Les vides et le bruit

Nous vivons dans le bruit. Mais le bruit semble se plaire dans le chaos, le désordre, l’ignorance. Le bruit empêche la réflexion. Les personnes avec un vide intérieur ont besoin du bruit pour vivre, pour exister, comme si leur vide intérieur était peuplé de démons. Le silence devient alors un espace de terreur. Il faut l’éviter à tout prix.

Les rues de nos cités sont assiégées par le bruit. Nous ne parlerons pas de ces milliers d'armes que des dégénérés ont distribuées dans les quartiers populaires. Les motocyclettes. Les avertisseurs intempestifs. Les sirènes de nos chefs comédiens. Les vendeurs de médicaments qui font la publicité pour leurs produits douteux en usant de haut-parleurs. Les génératrices, car il n’y a d’électricité nulle part dans notre Haïti en 2024. Heureusement, on peut avoir recours aux panneaux solaires sinon ce serait l’enfer puissance maximum. Il ne faut pas oublier aussi les églises avec les pasteurs qui agressent tout leur voisinage en installant des amplificateurs sur le toit de leurs temples. L’État sauvage accepte tout. Il faut en profiter.

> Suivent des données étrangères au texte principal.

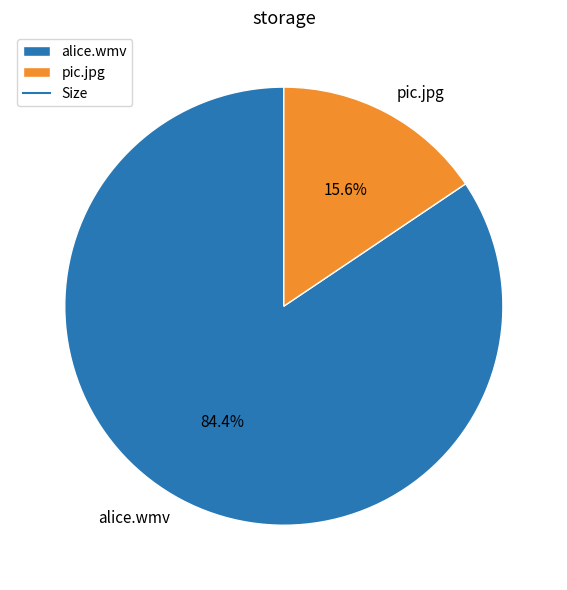

To the nearest percent, what is the difference between the largest and smallest slice percentages?

69%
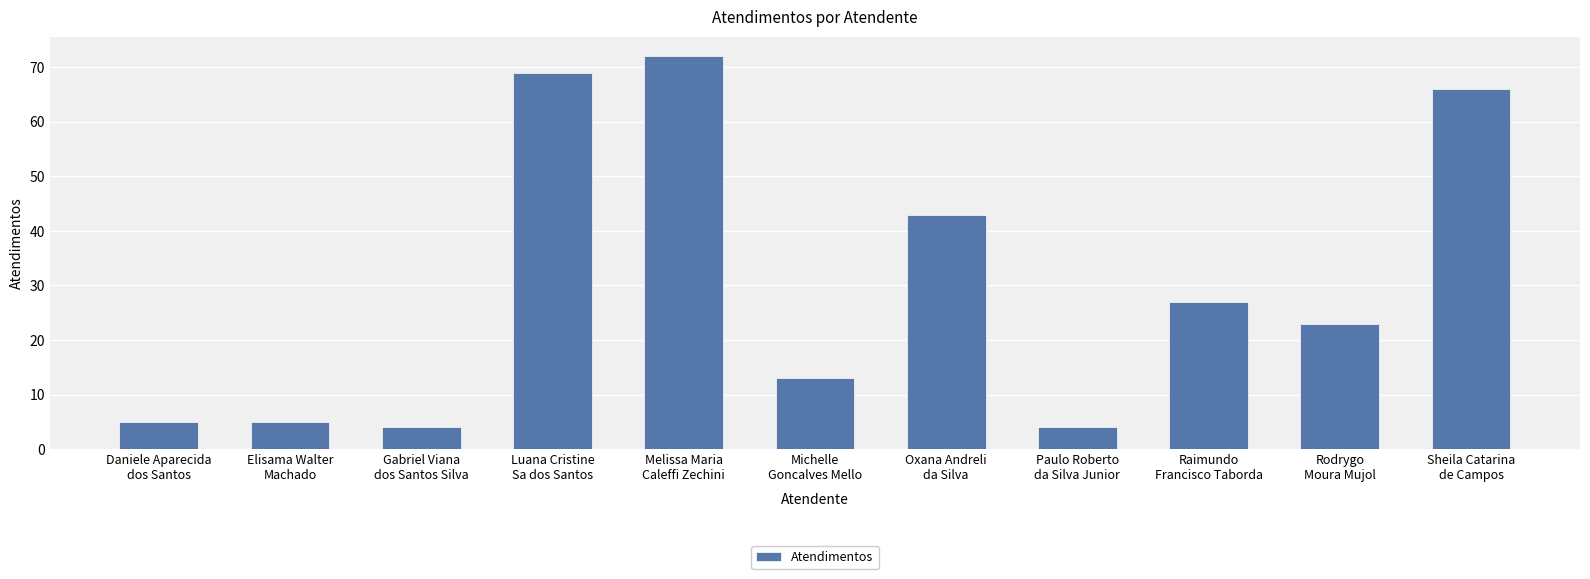

What is the maximum value shown in the chart?

72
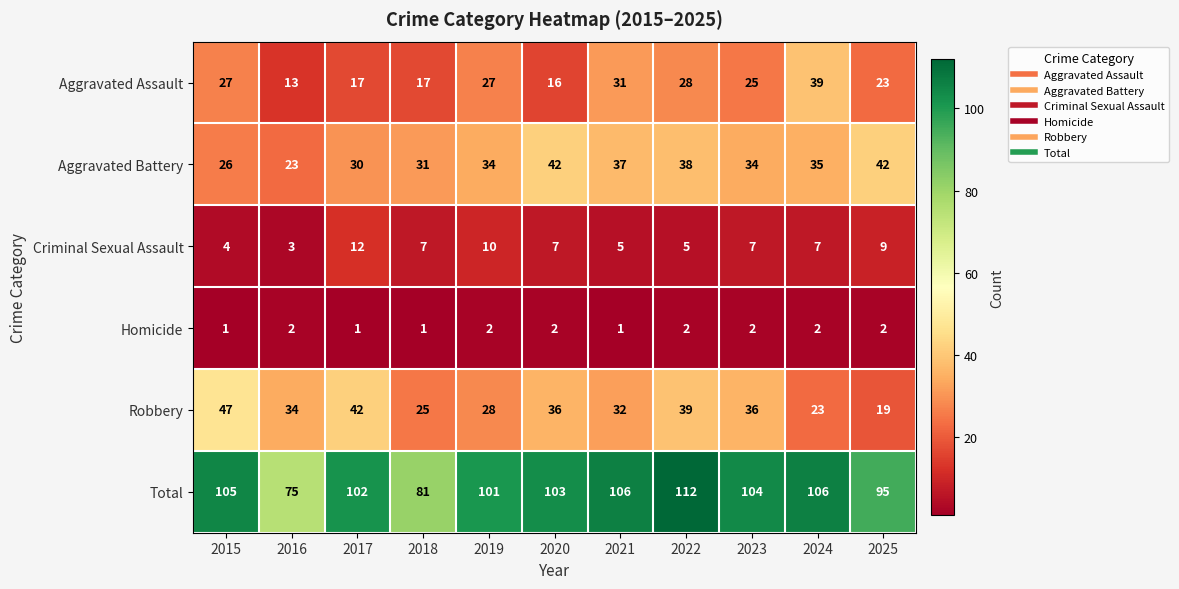

What value does the Aggravated Assault series have at 2018, to the nearest 10?

20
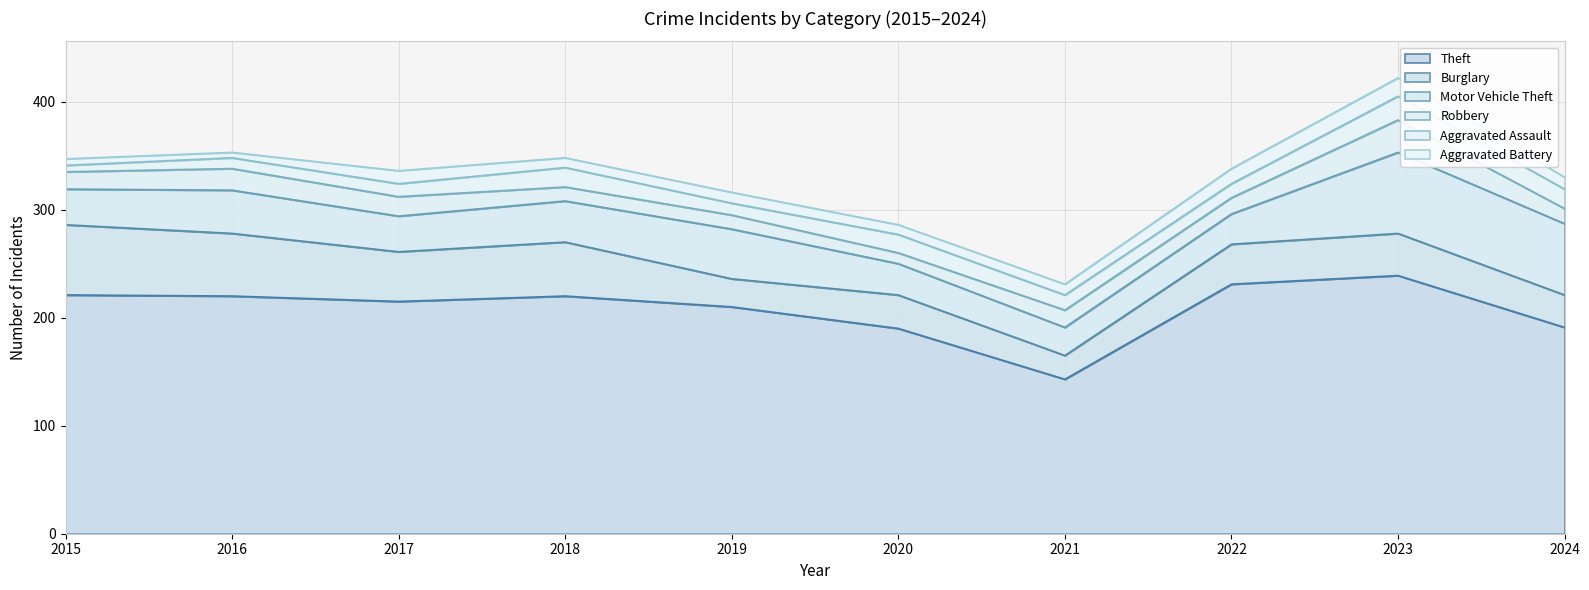

What is the highest value of the Aggravated Battery series?

17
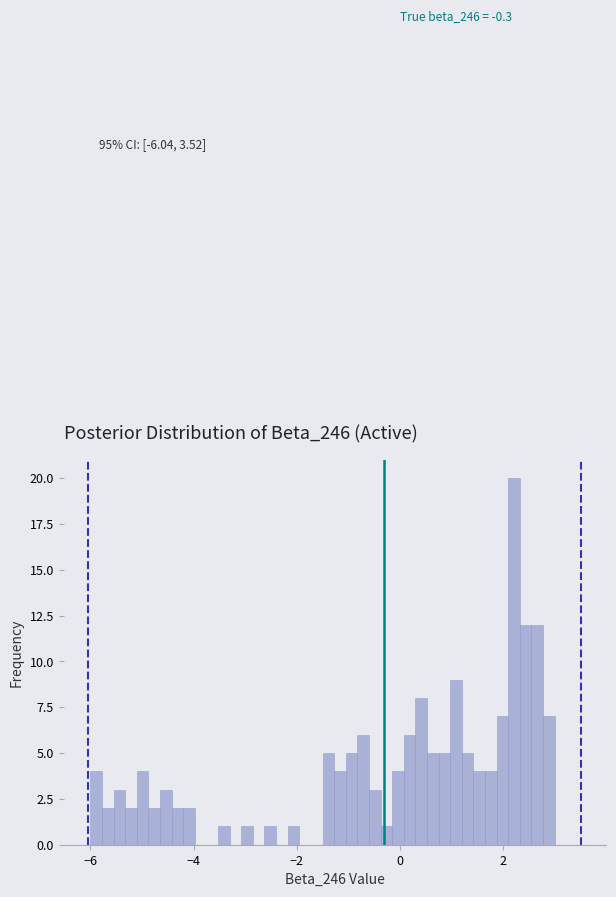

Read against the x-axis, roughly where is the centre of the tallest bar?

2.2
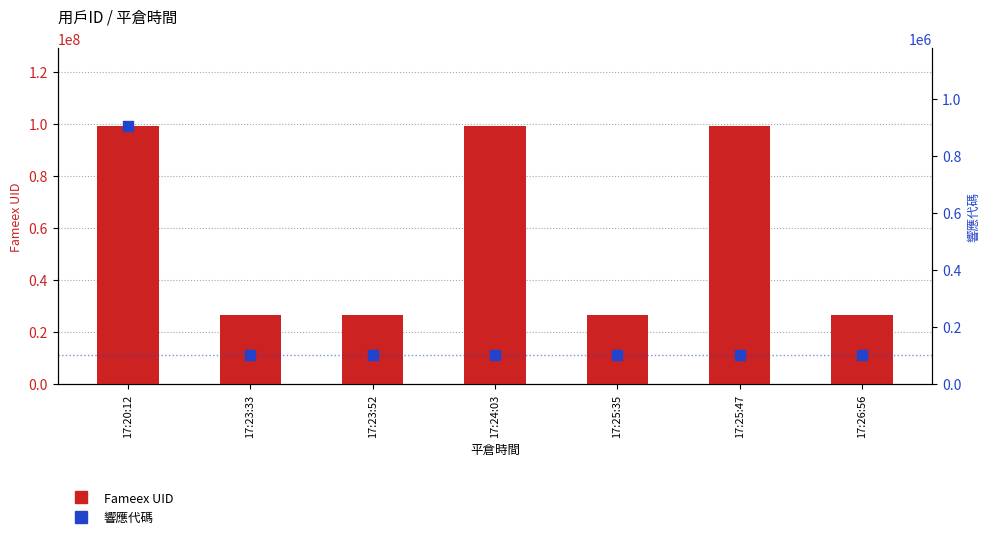

Which series reaches the maximum Y coordinate?

Fameex UID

La nuit, il y a aussi les boites de nuit qui ne se gênent pas pour mettre leurs musiques à fond la caisse. Le plus simple citoyen tard dans la nuit ou tôt le petit matin semble souffrir de surdité à moins qu’il tienne à partager avec son entourage l’émission qu’il tient à écouter. La radio à plein volume. La moindre protestation pour qu’on baisse le son on risque d’être noyé dans une pluie d’injures.

S’il y a une chose qui est certaine, la bêtise, la médiocrité, l’ignorance, la misère, la promiscuité marchent avec le bruit. On connait ces personnes qui parlent haut et fort, à plèn gagann comme on dit dans notre créole, mais qui arrivent à peine à cacher leur nullité, leur vide. Mais ils ont assez d’énergie souvent pour tromper et pour manipuler les foules qui, ignorantes, ont l’habitude de se laisser séduire par le bruit.

Plus les pratiques religieuses tendent vers une saine spiritualité, vers le contact avec le divin, plus ces pratiques font du silence, du calme extérieur et intérieur, des moyens pour s’élever vers les sphères supérieures. Plus ces pratiques sont mercantiles, flattant les bas instincts de la foule, utilisant ses peurs, ses frustrations, ses haines, plus ces pratiques sont bruyantes et frisent l’ubuesque.

Le gouvernement qui voudra remettre notre pays sur les rails aura fort à faire. L’assainissement de l’espace physique devra aller de pair avec l’assainissement de l’espace sonore. Le bruit est économiquement désavantageux si on veut sortir de la sphère d’un informel qui frise le kokoratisme. Des hôtels peinent à retenir une clientèle parce que tout près fonctionne une discothèque sans insonorisation ou un temple avec des fidèles vociférant toute la nuit que le retour de Jésus est pour bientôt.

Dans une communauté moderne, le silence et la paix ne sont pas négociables.